News podcasts are booming with nearly 12,000 launched globally between January and October this year, an increase of one third, according to a new study by the Reuters Institute.
The rapid growth follows the success of New York Times podcast The Daily, which has built an audience of 2m listeners and “substantial” annual revenues since launching in February 2017.
Reuters Institute has identified almost 60 daily news podcasts in five countries – US, UK, Australia, France and Sweden – the majority of which have launched within the last 18 months.
In the UK these include Beyond Today by the BBC, The Leader by the Evening Standard, The Intelligence by the Economist, Sky News Daily, FT News Briefing, and Today in Focus by The Guardian.
The Reuters Institute report, out today, finds publishers are making “significant investments” in news podcasting in the hopes of attracting younger audiences and bringing in new ad-driven revenue.
Lead author Nic Newman said news podcasting is a “rare bright spot” for the media industry, which continues to face disruption to its traditional business model as a result of the digital revolution.

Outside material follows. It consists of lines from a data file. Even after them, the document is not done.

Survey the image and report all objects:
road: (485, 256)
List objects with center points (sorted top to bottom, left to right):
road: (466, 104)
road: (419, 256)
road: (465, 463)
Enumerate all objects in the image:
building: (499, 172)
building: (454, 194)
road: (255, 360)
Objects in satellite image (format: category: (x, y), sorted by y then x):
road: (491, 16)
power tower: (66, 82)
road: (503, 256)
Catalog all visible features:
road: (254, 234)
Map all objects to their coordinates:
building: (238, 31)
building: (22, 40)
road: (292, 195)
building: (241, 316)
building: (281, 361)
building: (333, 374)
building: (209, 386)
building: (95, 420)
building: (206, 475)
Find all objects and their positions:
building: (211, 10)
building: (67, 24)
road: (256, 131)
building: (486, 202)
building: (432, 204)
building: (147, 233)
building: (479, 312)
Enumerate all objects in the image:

Newman said: “Bigger audiences, better measurement and easier access have combined to change the economics of news podcasting.
“In turn this is encouraging publishers to invest in creating more quality content, and platforms to invest in better distribution and monetisation, in a virtuous circle of growth.”

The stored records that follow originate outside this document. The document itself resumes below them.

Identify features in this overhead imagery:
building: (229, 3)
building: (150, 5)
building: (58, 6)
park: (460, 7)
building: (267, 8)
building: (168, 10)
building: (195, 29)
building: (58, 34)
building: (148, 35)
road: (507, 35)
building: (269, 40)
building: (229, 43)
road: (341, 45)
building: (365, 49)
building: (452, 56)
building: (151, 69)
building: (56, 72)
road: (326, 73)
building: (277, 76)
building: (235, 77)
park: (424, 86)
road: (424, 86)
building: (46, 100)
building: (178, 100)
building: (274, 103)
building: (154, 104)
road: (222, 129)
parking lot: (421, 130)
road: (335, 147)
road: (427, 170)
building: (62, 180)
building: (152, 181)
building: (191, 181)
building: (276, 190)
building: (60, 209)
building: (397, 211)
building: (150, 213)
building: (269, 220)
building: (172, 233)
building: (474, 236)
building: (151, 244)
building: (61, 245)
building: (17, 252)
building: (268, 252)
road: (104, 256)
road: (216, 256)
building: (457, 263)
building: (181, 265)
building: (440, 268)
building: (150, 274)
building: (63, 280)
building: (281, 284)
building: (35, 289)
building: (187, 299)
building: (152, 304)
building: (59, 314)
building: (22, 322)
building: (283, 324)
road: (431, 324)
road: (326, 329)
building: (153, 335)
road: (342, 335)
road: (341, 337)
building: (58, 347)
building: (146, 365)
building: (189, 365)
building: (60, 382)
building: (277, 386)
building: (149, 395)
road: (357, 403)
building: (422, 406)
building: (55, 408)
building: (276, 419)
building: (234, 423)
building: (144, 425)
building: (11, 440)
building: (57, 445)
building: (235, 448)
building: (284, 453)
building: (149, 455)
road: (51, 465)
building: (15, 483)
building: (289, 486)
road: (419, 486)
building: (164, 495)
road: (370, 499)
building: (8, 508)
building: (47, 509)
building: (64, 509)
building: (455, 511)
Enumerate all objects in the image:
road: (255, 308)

Although the term podcasting was coined some 15 years ago, the runaway success of true crime series Serial in 2014 is credited with having “kicked off this current wave of excitement” in the medium, the report says.
It identifies three sub-categories of daily news podcasts:
- Micro-bulletins: News bulletins between one and five minutes long
- News round-ups: Briefings between six and 15 minutes long
- Deep-dives: Analysis from 20 minutes long and more
The research shows that publishers from print or digital backgrounds have focused more on single-subject “deep dives” that play to their strengths in analysis and explanation, which often delves into a single story.

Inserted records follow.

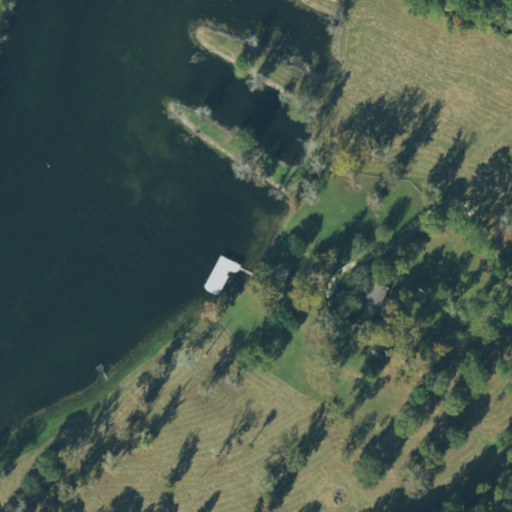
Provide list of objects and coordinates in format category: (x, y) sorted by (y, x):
building: (218, 276)
building: (368, 304)
road: (315, 451)
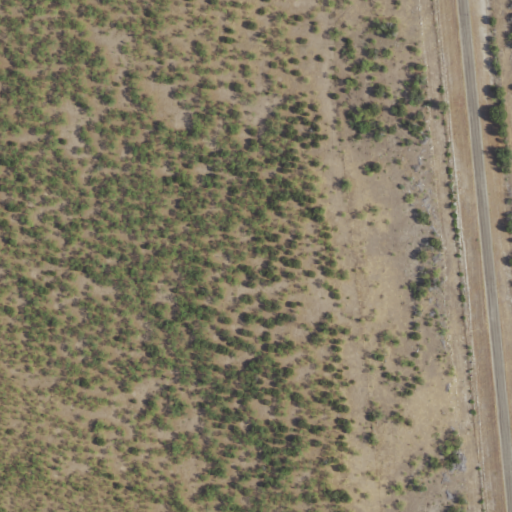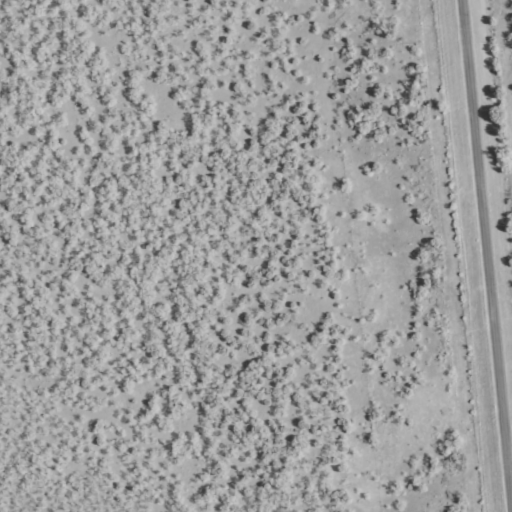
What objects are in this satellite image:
road: (484, 227)
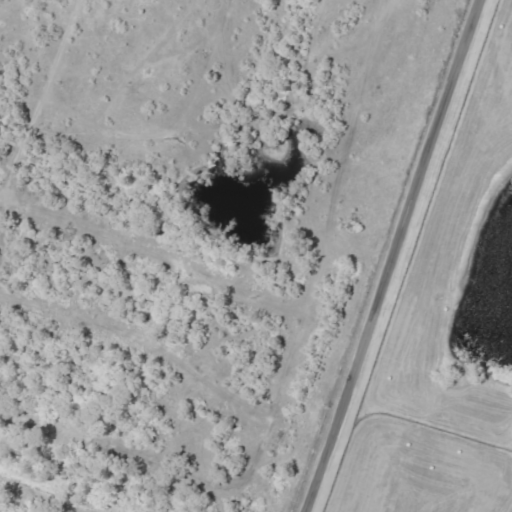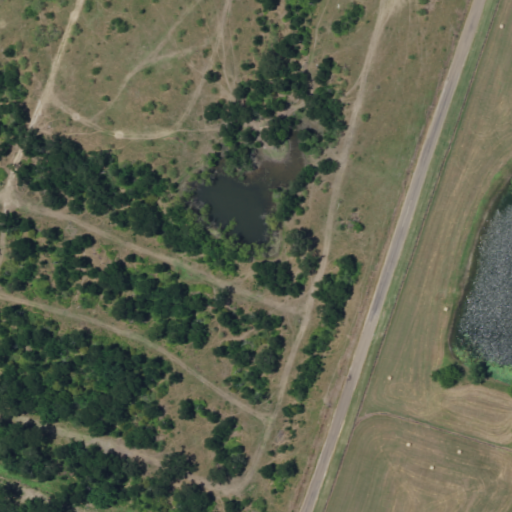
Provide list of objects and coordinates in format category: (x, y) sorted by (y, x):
road: (400, 256)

Deep-dive news podcasts are among the most popular in the UK, according to the study.
Print journalists have “enthusiastically embraced these new forms of storytelling, finding them a natural add-on to existing workflows” the report says.
“By contrast, many broadcasters have focused on producing micro-bulletins and redistributing existing radio programmes as podcasts.”
But the growing influence of tech companies on the podcasting market – Spotify has doubled its market share in the last year – means publishers are again concerned that they could help platforms build profitable business on the back of their content, as with the likes of Facebook and Google.
Others fear losing their direct relationship with audiences, and first-party data, as platforms take the credit for content, the report warns. Public broadcasters have begun publishing in their own platforms, e.g. BBC Sounds, or are withholding content from third-party platforms.
The Reuters Institute report is based on interviews with some 30 leading publishers, including the New York Times and the BBC, FT, Guardian and Economist in the UK, as well as platforms such as Spotify and Acast.
Growth data is provided by Chartable, which specialists in podcast analytics, and popularity from the Apple Podcasts charts in July, using only content tagged as news and politics by publishers.
The study found that news podcasts make up six per cent of the 770,000 existing podcasts on Apple, with news making up 16 per cent of the most popular podcast episodes in the UK, compared to a fifth in the US.
Of the 200 most popular news and politics podcasts in the UK, 16 per cent are “catch-up radio” style, which are scheduled programmes often already broadcast on radio or TV, and 84 per cent are “native podcasts”, which are on-demand and unscheduled programmes.
More than half (57 per cent) of the UK’s top 200 podcasts are made in the UK, with the remaining 43 per cent created elsewhere.
Listener numbers for popular podcast shows in the UK are generally smaller than in the US, but remain substantial, the report says.
The New York Times employs around 15 dedicated people on The Daily. The Guardian employs ten for Today in Focus and The Economist eight.
The Economist said The Intelligence now reaches 1.5m people each month, with up to 7m individual monthly downloads, while the average listener downloads or listens to three to four episodes each week.
In less than a year the Guardian has built a bigger audience for its Today in Focus podcast than buys the newspaper. “It’s hundreds of thousands every day,” the Guardian’s head of audio Christian Bennett said.
The podcast attracts younger people who are listening to the vast majority of each 25–30 minute episode, with an 80 per cent completion rate.
“It’s younger than people that buy the paper and it’s younger than people that come to our website as well. It’s opening up a new audience as opposed to cannibalising,” he said.